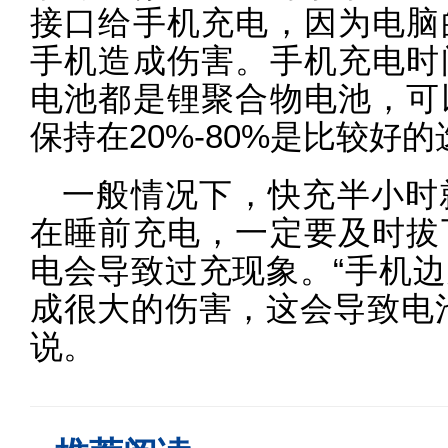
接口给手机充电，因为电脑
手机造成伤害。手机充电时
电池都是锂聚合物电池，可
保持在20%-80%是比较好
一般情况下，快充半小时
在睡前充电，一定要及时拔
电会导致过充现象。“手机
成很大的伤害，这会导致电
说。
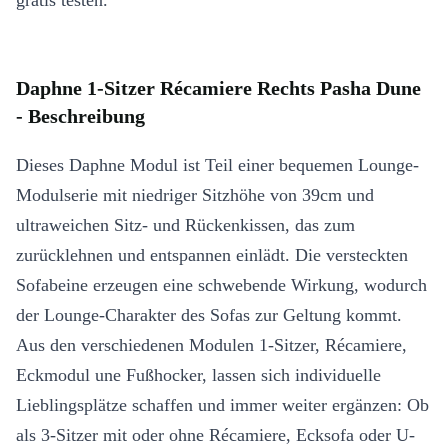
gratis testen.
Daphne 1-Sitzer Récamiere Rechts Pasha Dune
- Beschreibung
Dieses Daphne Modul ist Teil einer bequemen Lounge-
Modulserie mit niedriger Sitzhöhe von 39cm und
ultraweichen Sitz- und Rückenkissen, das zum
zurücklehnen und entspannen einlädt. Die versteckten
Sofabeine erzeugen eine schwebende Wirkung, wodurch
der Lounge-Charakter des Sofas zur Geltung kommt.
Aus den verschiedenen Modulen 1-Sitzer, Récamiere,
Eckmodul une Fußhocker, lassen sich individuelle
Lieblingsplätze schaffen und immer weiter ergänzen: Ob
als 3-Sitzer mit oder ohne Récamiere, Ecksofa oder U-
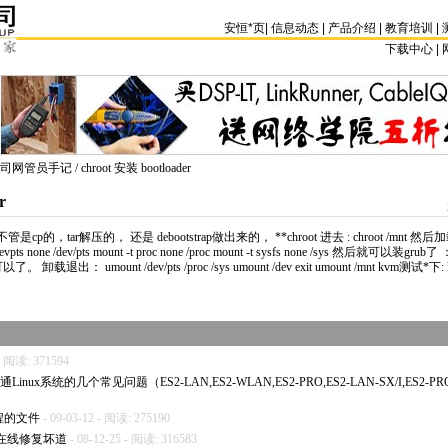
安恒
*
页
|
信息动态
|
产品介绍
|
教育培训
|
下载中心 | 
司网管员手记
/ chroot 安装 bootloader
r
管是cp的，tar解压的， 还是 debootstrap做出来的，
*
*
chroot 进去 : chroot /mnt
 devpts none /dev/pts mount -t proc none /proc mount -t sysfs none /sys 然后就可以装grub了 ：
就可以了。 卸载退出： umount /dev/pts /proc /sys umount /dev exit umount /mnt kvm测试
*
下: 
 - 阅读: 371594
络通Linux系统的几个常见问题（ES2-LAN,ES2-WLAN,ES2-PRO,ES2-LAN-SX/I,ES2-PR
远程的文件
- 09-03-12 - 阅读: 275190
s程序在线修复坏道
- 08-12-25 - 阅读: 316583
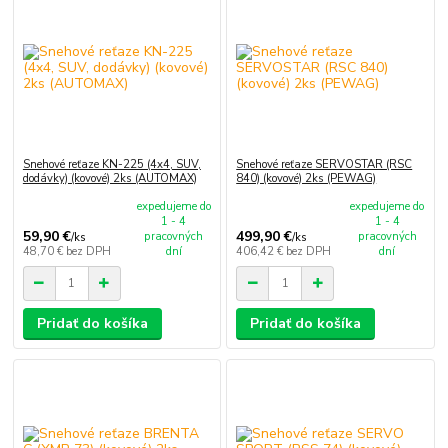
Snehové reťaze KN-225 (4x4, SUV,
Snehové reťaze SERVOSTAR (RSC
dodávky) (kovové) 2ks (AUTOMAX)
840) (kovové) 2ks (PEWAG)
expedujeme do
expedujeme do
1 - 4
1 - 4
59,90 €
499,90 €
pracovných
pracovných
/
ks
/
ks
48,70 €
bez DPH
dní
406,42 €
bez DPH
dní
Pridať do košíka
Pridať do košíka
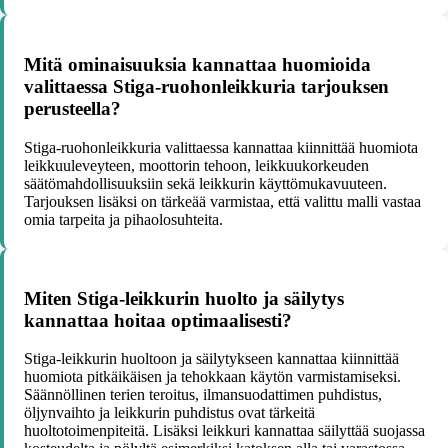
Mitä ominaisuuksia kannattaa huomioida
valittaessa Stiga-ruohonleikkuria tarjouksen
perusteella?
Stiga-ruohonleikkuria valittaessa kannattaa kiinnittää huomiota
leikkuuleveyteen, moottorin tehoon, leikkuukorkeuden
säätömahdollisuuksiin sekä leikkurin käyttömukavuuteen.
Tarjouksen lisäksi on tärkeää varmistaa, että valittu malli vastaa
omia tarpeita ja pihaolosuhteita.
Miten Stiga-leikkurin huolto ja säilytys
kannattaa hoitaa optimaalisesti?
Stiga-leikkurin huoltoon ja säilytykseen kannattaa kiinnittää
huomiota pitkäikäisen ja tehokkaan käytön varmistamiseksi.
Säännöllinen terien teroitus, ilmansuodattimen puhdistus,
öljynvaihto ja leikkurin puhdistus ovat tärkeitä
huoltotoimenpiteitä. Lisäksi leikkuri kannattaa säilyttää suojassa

**EXERCISE INSTRUCTIONS:**
Out of the listing above, reproduce exactly the lines from the one with "Stiga-ruohonleikkuria valittaessa kannattaa" up to and including the one with "Säännöllinen terien teroitus, ilmansuodattimen".

**COMPLETED EXERCISE:**
Stiga-ruohonleikkuria valittaessa kannattaa kiinnittää huomiota
leikkuuleveyteen, moottorin tehoon, leikkuukorkeuden
säätömahdollisuuksiin sekä leikkurin käyttömukavuuteen.
Tarjouksen lisäksi on tärkeää varmistaa, että valittu malli vastaa
omia tarpeita ja pihaolosuhteita.
Miten Stiga-leikkurin huolto ja säilytys
kannattaa hoitaa optimaalisesti?
Stiga-leikkurin huoltoon ja säilytykseen kannattaa kiinnittää
huomiota pitkäikäisen ja tehokkaan käytön varmistamiseksi.
Säännöllinen terien teroitus, ilmansuodattimen puhdistus,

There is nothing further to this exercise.